Below are the records; copy exactly the stretch from the line containing "book: none [903,752,986,791]" through the line containing "woven basket: present [1031,721,1132,839]", both ends included, and nothing else.

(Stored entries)
★ ★ ★ ★

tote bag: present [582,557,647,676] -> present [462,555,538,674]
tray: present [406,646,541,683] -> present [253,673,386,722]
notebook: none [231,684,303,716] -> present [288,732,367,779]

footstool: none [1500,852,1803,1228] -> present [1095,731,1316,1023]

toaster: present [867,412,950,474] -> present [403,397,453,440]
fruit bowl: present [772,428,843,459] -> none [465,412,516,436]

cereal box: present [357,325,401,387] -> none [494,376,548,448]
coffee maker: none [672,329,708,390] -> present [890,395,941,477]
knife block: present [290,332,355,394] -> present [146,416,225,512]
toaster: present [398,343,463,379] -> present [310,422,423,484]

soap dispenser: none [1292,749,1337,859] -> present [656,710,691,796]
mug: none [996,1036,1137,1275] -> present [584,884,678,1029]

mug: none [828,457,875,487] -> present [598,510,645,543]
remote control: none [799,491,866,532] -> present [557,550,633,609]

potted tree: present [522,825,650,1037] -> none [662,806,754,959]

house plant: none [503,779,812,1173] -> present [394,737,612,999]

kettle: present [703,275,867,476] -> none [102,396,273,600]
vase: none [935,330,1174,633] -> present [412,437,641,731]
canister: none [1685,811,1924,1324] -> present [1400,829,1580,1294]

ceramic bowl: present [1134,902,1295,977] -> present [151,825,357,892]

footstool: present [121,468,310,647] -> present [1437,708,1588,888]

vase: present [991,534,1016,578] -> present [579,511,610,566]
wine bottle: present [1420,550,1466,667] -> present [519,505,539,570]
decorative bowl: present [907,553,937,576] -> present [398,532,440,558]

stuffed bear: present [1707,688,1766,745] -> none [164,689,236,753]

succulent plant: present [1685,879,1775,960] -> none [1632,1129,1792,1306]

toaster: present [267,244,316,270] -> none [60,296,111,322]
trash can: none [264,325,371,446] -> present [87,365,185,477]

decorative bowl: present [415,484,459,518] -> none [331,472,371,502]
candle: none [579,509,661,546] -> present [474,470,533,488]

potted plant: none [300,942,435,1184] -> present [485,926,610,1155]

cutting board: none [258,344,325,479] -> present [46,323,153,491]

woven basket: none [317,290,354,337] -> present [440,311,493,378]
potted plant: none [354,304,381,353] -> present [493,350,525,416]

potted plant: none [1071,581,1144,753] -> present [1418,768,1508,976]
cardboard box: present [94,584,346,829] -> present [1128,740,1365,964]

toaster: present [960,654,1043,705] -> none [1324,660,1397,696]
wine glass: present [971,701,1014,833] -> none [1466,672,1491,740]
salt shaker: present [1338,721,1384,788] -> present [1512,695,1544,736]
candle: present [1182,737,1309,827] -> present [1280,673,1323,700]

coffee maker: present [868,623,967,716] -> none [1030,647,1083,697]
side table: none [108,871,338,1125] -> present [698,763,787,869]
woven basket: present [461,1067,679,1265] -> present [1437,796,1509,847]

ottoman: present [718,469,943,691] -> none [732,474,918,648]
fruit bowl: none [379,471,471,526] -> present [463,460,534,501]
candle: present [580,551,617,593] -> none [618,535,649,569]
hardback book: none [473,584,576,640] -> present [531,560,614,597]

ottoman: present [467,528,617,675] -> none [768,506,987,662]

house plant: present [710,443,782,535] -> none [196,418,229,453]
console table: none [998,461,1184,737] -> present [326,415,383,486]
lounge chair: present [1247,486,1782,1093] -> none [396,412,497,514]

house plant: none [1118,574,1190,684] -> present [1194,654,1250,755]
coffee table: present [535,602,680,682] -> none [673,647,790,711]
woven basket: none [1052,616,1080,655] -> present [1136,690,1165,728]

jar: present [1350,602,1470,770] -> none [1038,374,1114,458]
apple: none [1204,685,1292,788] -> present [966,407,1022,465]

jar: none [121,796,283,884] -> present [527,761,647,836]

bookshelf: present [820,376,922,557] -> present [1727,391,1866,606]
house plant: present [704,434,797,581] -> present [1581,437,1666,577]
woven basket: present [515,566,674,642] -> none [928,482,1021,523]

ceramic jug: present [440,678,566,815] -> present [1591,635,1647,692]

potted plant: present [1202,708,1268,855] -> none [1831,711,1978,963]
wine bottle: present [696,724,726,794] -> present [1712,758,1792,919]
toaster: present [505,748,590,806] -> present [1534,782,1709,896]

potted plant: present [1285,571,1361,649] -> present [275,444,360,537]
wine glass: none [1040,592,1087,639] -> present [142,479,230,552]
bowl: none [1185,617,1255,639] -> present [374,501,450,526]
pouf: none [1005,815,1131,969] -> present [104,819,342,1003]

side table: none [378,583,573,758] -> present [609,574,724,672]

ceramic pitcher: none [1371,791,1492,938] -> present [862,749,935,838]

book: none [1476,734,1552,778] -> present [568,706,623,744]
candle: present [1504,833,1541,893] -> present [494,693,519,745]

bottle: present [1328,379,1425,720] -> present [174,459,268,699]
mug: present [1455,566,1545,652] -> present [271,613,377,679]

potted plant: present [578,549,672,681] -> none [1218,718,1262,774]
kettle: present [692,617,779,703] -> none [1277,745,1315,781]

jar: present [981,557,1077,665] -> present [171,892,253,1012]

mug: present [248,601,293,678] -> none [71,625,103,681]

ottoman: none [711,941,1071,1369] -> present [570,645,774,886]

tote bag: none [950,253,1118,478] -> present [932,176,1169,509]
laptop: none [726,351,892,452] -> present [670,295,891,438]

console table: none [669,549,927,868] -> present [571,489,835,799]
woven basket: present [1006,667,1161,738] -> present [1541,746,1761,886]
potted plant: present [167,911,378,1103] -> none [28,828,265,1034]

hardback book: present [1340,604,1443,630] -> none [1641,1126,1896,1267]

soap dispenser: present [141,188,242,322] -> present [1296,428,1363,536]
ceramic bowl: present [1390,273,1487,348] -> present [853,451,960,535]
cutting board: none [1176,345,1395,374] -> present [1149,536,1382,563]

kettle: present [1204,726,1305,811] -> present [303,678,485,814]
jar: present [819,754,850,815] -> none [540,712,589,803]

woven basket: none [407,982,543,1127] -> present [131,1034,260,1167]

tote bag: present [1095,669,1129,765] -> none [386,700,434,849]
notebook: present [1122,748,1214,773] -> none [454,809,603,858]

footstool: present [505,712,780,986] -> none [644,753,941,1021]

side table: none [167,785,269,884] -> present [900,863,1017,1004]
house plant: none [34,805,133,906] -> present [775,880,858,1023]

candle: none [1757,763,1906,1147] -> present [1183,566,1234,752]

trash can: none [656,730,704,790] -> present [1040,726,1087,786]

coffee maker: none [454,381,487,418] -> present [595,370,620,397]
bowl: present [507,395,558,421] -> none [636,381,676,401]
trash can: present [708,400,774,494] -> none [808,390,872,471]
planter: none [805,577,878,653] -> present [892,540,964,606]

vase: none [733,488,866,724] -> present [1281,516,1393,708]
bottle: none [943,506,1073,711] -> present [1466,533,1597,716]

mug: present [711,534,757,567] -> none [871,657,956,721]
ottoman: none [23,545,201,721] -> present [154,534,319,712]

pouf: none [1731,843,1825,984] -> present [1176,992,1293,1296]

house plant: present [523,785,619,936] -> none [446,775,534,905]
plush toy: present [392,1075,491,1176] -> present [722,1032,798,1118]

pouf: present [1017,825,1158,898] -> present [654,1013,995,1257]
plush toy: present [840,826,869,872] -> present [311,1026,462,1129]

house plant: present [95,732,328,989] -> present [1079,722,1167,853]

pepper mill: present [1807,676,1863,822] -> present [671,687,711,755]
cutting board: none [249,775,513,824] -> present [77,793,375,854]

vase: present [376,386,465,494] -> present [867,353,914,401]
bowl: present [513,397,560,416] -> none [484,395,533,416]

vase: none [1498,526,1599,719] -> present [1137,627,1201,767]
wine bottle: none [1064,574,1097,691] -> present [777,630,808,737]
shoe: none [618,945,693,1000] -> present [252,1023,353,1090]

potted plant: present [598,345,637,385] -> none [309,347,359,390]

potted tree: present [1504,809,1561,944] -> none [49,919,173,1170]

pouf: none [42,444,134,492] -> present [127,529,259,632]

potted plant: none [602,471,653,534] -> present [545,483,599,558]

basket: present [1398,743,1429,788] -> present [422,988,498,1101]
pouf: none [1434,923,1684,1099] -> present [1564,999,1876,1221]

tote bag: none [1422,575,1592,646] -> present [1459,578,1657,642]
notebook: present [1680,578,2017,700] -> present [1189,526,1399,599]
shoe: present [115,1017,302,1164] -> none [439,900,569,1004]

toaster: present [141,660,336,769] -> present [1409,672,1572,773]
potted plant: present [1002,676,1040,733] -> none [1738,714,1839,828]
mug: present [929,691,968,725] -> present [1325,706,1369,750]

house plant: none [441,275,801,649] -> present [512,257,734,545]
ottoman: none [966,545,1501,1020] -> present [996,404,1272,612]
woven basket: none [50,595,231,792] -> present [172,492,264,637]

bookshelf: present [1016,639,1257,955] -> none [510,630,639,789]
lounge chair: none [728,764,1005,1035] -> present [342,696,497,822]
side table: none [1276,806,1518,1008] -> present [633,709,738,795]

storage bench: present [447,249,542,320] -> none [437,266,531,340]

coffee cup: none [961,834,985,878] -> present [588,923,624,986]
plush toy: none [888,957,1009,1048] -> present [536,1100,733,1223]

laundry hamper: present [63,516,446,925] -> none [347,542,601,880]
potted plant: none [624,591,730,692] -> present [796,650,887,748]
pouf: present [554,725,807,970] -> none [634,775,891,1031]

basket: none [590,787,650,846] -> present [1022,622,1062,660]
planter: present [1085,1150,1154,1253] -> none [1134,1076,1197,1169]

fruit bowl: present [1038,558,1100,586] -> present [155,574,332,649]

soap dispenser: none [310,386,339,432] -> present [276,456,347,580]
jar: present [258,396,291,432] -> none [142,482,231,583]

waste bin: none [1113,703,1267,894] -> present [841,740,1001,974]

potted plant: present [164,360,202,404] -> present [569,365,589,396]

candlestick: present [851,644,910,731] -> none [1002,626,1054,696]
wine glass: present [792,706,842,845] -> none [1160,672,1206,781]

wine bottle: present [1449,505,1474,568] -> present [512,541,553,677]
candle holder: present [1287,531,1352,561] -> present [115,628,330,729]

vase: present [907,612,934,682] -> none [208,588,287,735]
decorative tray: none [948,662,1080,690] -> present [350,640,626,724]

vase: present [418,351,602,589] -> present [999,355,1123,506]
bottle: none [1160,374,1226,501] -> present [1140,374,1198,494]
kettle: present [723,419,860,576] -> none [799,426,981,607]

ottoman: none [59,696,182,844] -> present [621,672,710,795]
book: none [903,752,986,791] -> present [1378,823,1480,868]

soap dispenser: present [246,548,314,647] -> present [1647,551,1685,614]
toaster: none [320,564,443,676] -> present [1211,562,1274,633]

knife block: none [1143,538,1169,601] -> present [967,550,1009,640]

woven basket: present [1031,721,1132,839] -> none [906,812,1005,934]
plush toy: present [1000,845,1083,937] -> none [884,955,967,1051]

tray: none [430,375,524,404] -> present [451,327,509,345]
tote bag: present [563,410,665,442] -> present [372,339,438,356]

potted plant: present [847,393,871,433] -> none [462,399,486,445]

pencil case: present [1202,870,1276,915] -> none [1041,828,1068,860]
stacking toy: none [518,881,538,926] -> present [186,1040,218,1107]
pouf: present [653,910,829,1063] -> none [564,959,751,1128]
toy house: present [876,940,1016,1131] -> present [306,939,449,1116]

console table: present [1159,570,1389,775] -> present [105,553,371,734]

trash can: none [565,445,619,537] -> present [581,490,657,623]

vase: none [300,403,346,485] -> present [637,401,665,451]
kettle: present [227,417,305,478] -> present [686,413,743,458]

★ ★ ★ ★

● YOUR SOLUTION
book: none [903,752,986,791] -> present [1378,823,1480,868]

soap dispenser: present [246,548,314,647] -> present [1647,551,1685,614]
toaster: none [320,564,443,676] -> present [1211,562,1274,633]

knife block: none [1143,538,1169,601] -> present [967,550,1009,640]

woven basket: present [1031,721,1132,839] -> none [906,812,1005,934]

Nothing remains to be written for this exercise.